I have tried to blog... I fail. I have blog adhd, I bounce from blog to blog and never keep it going for very long.

I happened to catch this thread in new posts! I'm subbed but I never check those, lol.


----------



## pixiekisses (Oct 14, 2008)

Quote:


Originally Posted by *annettemarie* 
GAH! I always forget to sign up for the new thread.

Me too!

My kiddos are in my sig.
Oh, I gotta update the baby icon to the 2nd trimester one.


----------



## mataji4 (Sep 28, 2006)

Hi everyone!
I'm just waiting for baby...I'm 41+4 today. I cannot believe he is not here yet!!! I have been incredibly emotional lately, just cannot stop crying sometimes. I'm tired of this and look forward to being more normal soon! I have past impatient and now am just at sorta sad. My dh is home though as he's a teacher so that's great- he's being a champion with the kids even though I won't let him go more than an hour away. Usually he's off on crazy adventures! He goes back to work in a few short weeks and I really would like the baby to come so I'll be ready to handle it all on my own.
So send labor vibes this way...would love some kick-ass contractions any time now!!!

▸ **Task instructions**
Write out the stretch of the forum thread from "## pixiekisses (Oct" through "2nd trimester one.", swapping "kiddos" for "children".

▸ **Extracted entries**
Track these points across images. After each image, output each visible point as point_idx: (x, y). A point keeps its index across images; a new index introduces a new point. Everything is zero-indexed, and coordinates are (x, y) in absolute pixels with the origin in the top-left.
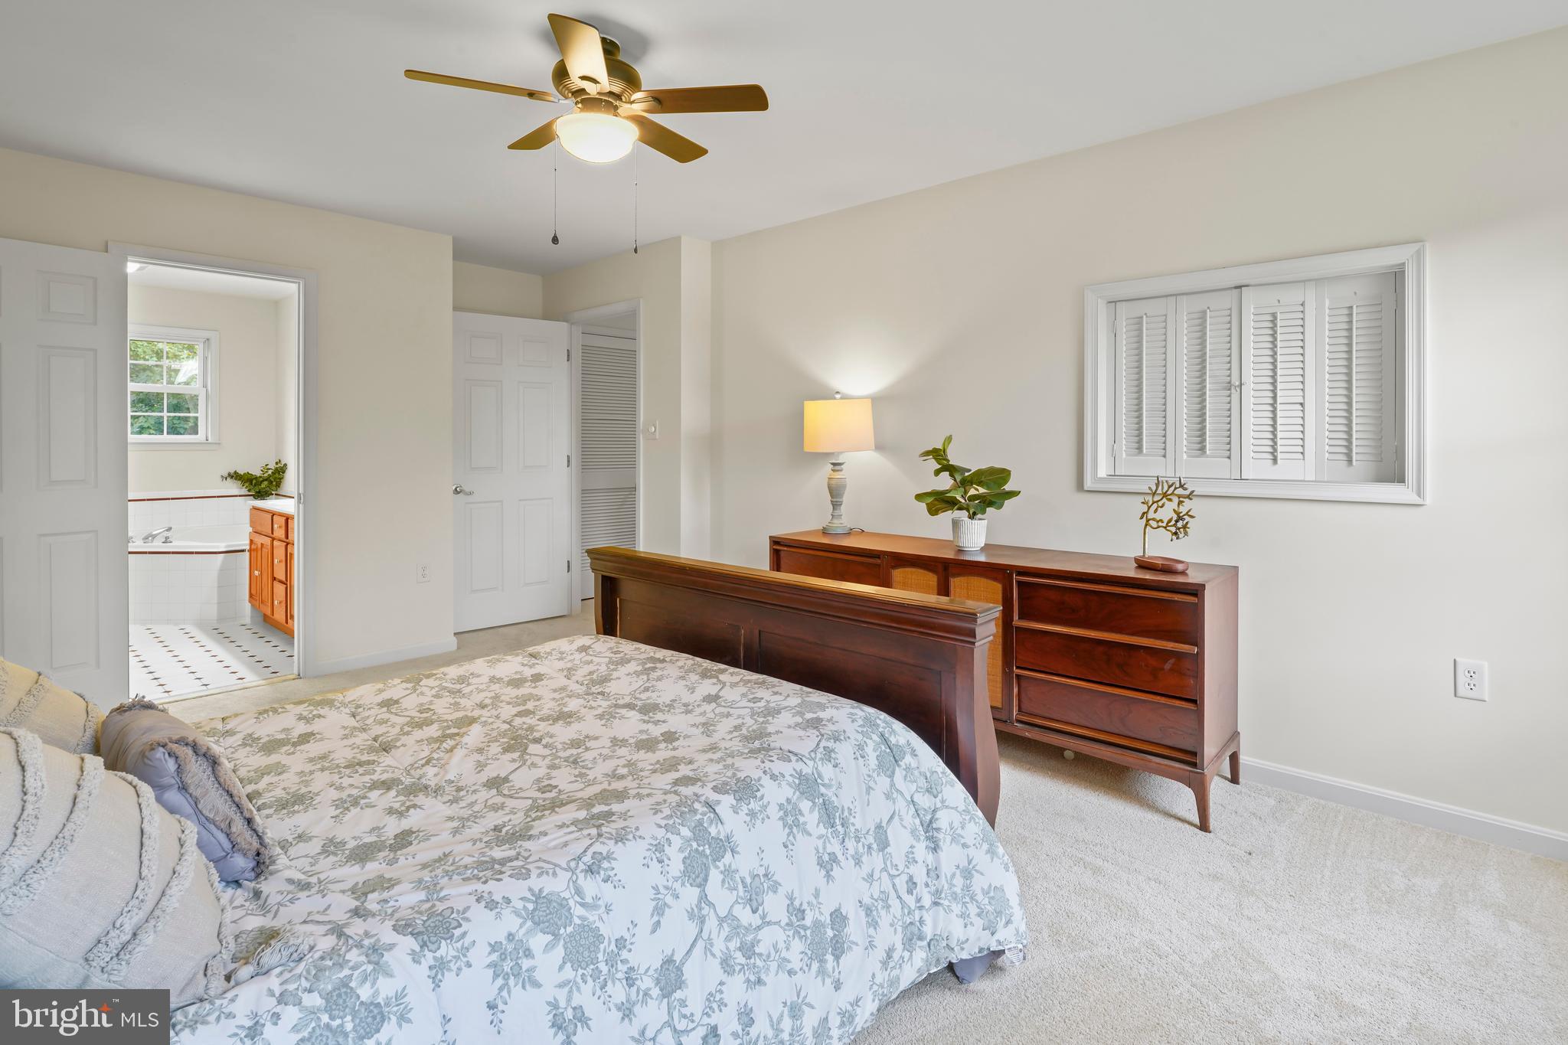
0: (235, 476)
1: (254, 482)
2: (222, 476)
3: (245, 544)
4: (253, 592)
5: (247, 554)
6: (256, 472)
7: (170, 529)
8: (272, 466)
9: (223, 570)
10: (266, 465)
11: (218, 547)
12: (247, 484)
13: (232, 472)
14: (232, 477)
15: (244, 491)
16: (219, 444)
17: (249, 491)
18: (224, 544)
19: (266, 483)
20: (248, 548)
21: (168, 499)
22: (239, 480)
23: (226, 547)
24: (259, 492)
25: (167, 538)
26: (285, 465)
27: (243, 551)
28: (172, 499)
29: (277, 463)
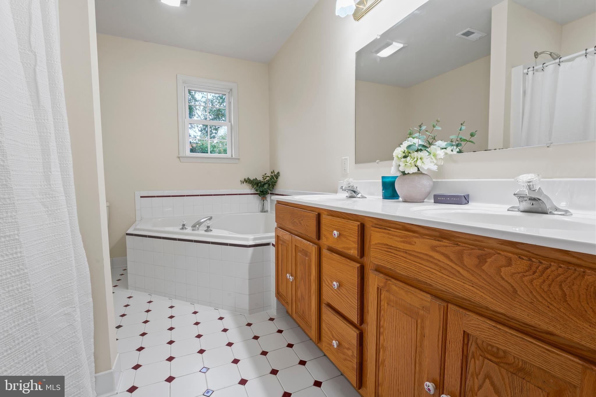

▸ **Task response**
## pixiekisses (Oct 14, 2008)

Quote:


Originally Posted by *annettemarie* 
GAH! I always forget to sign up for the new thread.

Me too!

My children are in my sig.
Oh, I gotta update the baby icon to the 2nd trimester one.